Und wenn es morgens täglich nur einige Minuten sind. Wählen Sie dafür einen Platz vorm Spiegel. Und am besten ein Outfit, das Ihnen die Tatsachen in puncto Gewichtszunahme schonungslos vor Augen führt. Im Winter neigt man ja ohnehin dazu, den Blick für den eigenen Körper zu verlieren. Schließlich ist dieser stets gut unter langer Kleidung „verpackt“. Ein sportives Outfit kennt da weniger Gnade. Und führt vielleicht dazu, sich im Laufe des restlichen Tages ein wenig beim Schlemmen zurückzuhalten… .

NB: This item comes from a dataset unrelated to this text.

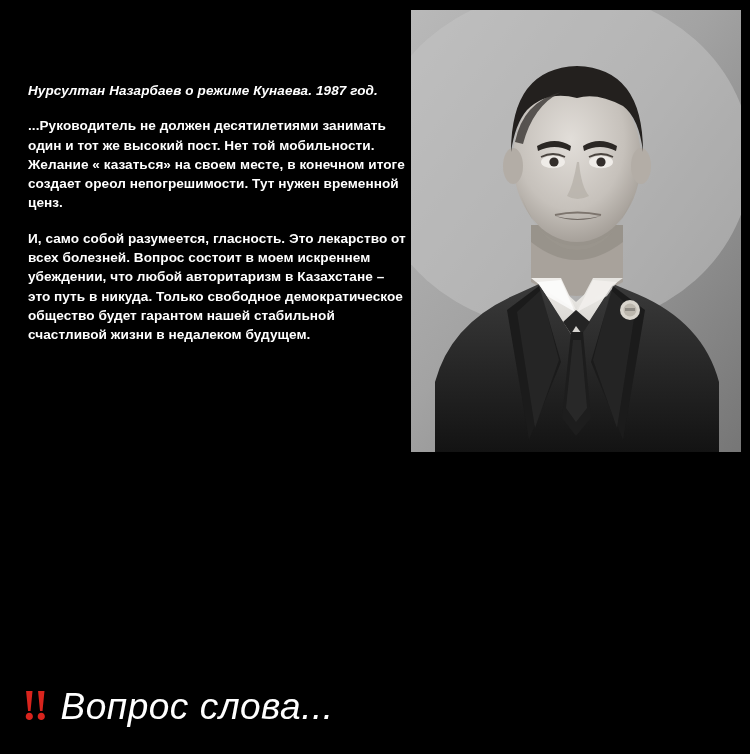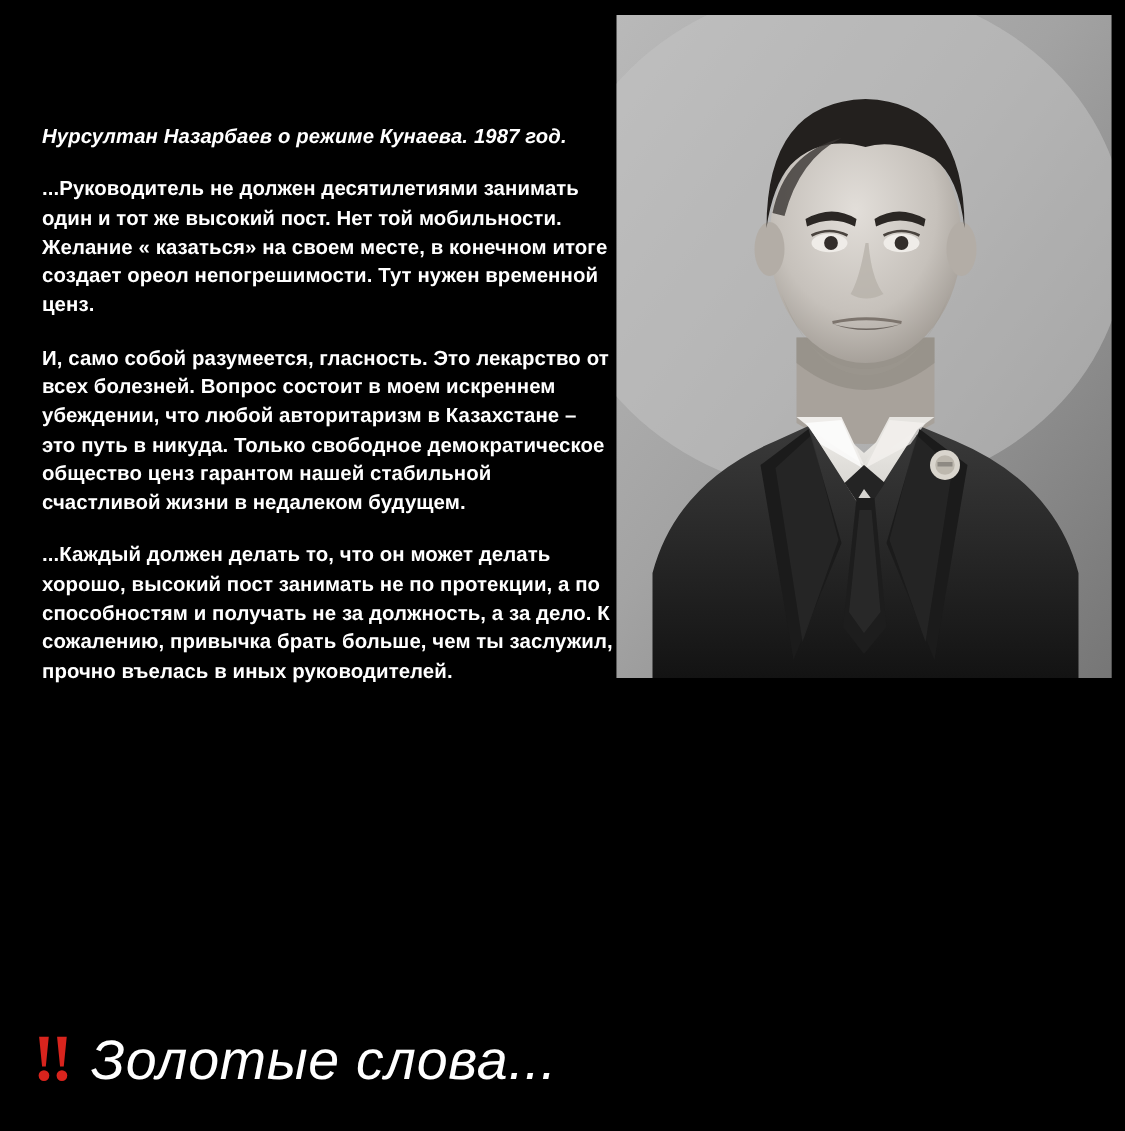"И, само собой разумеется, гласность." p.para { text: ценз -> будет }
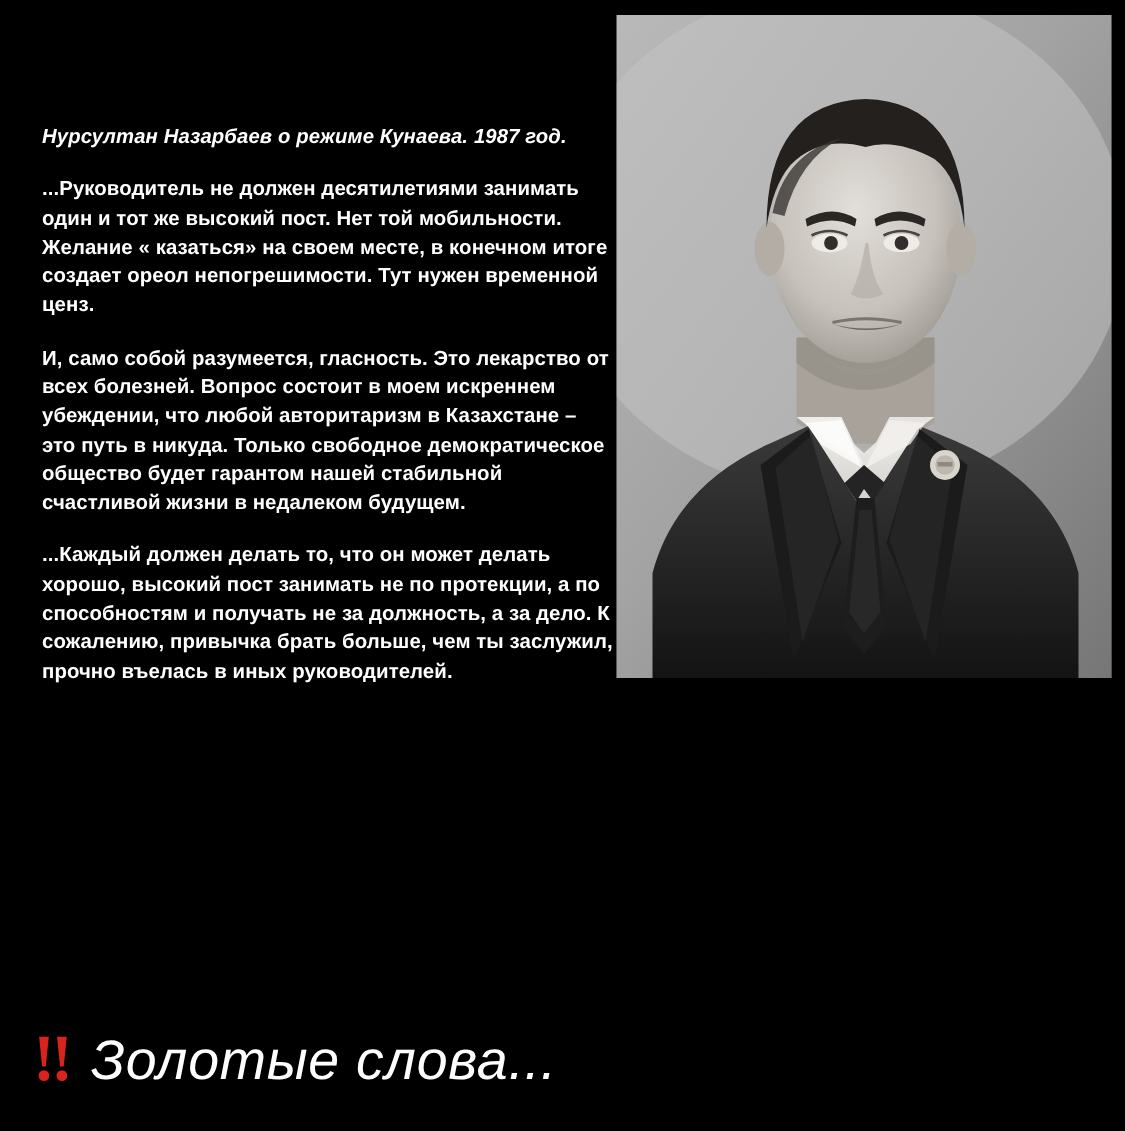"...Каждый должен делать то, что" p.para { html: <p>...Каждый должен делать то, что он может делать хорошо, высокий пост занимать не по протекции, а по способностям и получать не за должность, а за дело. К сожалению, привычка брать больше, чем ты заслужил, прочно въелась в иных руководителей.</p> -> none }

6. Das Kleingedruckte beim Einkauf…

Im Sommer sind sie kaum gefragt, im Winter haben sie hingegen Hochkonjunktur. Deftige Speisen wie Eintöpfe mit würziger Mettwurst, Gänsebraten, sahnige, schwere Saucen. Und meist haben diese viel Fett im Gepäck. Die Winterküche kann aber auch durchaus figurfreundlich sein! Setzen Sie auf frische Kräuter und viel frisches Gemüse in der Sauce anstatt auf Crème fraîche, Sahne und Butter! Achten Sie beim Kauf von Milchprodukten darauf, was drin ist. Ein fruchtiger Joghurt statt eines sahnigen Quarks erspart beim Frühstück viel Fett. Und ein körniges Brötchen macht nicht nur satter als ein Croissant. Es punktet auch in Sachen Fettgehalt, Ballaststoffe und anderer wertvoller Inhaltsstoffe.